Je suis désormais dépendant de recevoir comme de donner cette dose
journalière d’affection.
Novara,
30 décembre 1993.
Les
fêtes sont presque passées et par un froid terrible, on attend
l’année nouvelle…
Tout
en étant sans grandes nouvelles, j’ai reçu volontiers la visite
de Rambert et le 27, l’express de Salvatore Cirincione m’est
parvenu.
Effectivement,
le 15, il a été opéré de calculs : « un gros comme une
noix et une centaine d’autres très petits cailloux. » Avant
l’opération, Salvatore a subi d’énormes pressions. « Après
une bagarre avec le docteur Cospito, car celui-là estimait que
j’avais des intentions suicidaires, le 10 décembre, il me fit
mettre sous surveillance permanente et avec un planton dans ma
cellule.
Après
de dures polémiques, le chantage de ne pas l’opérer et une visite
psychiatrique, qui atteste son absence de volonté suicidaire, le 13,
on lui enleva le garde.
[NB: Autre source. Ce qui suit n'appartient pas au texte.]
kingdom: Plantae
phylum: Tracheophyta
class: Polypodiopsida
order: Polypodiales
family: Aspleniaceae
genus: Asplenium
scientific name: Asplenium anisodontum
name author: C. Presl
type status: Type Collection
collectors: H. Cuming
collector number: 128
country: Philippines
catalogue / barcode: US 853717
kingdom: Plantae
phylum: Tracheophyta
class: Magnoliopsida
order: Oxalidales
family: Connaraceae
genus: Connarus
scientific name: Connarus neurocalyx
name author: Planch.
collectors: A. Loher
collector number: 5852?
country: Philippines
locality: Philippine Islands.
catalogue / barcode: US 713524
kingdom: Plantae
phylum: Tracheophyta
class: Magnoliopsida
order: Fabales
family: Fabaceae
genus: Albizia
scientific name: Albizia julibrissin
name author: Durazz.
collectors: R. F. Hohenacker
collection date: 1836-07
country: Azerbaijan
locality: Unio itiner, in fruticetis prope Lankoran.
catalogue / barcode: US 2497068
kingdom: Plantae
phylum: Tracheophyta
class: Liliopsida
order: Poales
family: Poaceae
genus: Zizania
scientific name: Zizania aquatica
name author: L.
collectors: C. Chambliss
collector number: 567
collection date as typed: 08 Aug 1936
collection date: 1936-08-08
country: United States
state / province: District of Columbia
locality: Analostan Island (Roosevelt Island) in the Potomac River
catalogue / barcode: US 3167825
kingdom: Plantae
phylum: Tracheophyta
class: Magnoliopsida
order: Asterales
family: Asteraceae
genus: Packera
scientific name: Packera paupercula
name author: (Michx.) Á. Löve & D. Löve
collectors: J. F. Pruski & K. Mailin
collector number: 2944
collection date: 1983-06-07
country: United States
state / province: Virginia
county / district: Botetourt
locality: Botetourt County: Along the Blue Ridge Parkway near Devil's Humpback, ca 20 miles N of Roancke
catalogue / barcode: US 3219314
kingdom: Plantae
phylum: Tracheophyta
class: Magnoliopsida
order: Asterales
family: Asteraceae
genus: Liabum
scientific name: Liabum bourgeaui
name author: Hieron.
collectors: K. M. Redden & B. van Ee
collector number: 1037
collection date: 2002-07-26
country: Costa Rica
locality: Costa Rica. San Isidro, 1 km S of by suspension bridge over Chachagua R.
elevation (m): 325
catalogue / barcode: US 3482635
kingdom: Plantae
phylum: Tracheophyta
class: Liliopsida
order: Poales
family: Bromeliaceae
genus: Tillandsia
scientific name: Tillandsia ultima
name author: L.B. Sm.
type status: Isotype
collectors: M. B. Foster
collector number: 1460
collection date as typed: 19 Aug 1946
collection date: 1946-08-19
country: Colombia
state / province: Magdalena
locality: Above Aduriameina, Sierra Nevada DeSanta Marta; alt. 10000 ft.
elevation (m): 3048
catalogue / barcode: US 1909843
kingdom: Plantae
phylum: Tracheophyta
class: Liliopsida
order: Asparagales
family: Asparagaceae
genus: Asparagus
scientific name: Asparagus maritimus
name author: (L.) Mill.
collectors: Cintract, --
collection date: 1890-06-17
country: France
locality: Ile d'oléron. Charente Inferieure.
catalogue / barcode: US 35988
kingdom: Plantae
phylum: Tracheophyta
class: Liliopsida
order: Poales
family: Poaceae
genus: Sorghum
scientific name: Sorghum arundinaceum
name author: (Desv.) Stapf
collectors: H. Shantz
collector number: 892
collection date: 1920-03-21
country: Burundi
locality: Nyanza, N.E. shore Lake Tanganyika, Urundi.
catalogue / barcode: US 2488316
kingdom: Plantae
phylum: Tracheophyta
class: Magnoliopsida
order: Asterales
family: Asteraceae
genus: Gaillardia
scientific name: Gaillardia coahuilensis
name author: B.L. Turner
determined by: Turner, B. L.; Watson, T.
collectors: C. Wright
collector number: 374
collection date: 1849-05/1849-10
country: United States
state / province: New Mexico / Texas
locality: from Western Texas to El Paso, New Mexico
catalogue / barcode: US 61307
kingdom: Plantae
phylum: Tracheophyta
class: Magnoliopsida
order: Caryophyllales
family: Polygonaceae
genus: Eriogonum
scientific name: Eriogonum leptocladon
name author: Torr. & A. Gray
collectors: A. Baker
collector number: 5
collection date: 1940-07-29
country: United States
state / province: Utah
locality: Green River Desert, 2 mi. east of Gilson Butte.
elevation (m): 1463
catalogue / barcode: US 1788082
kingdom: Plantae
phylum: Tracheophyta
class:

Le 14, le chirurgien lui répéta la
nécessité absolue de l’opération, mais aussi de la suspension de
sa grève de la faim. Salvatore la suspendit et fut opéré le 15…
Les
dix jours suivants « ont été terribles, pas tellement à la
suite de l’opération, mais en raison des infections et des
antibiotiques pour le foie et la vessie. » Sa lutte est fort
intéressante et donne l’idée de ce qu’est San Vittore : «
… en cette période, nous sommes en train de lutter et mon
initiative commence à donner ses fruits. Le 23-24, tout le centre
médical a refusé la mauvaise nourriture de l’administration. Ce
fut un succès.
Pensez,
le soir du 24, ils nous ont servi un brouet, une salade pourrie et un
tout petit morceau de fromage. C’était le DÎNER. Toutes les
assiettes ont volé dehors des cellules… ».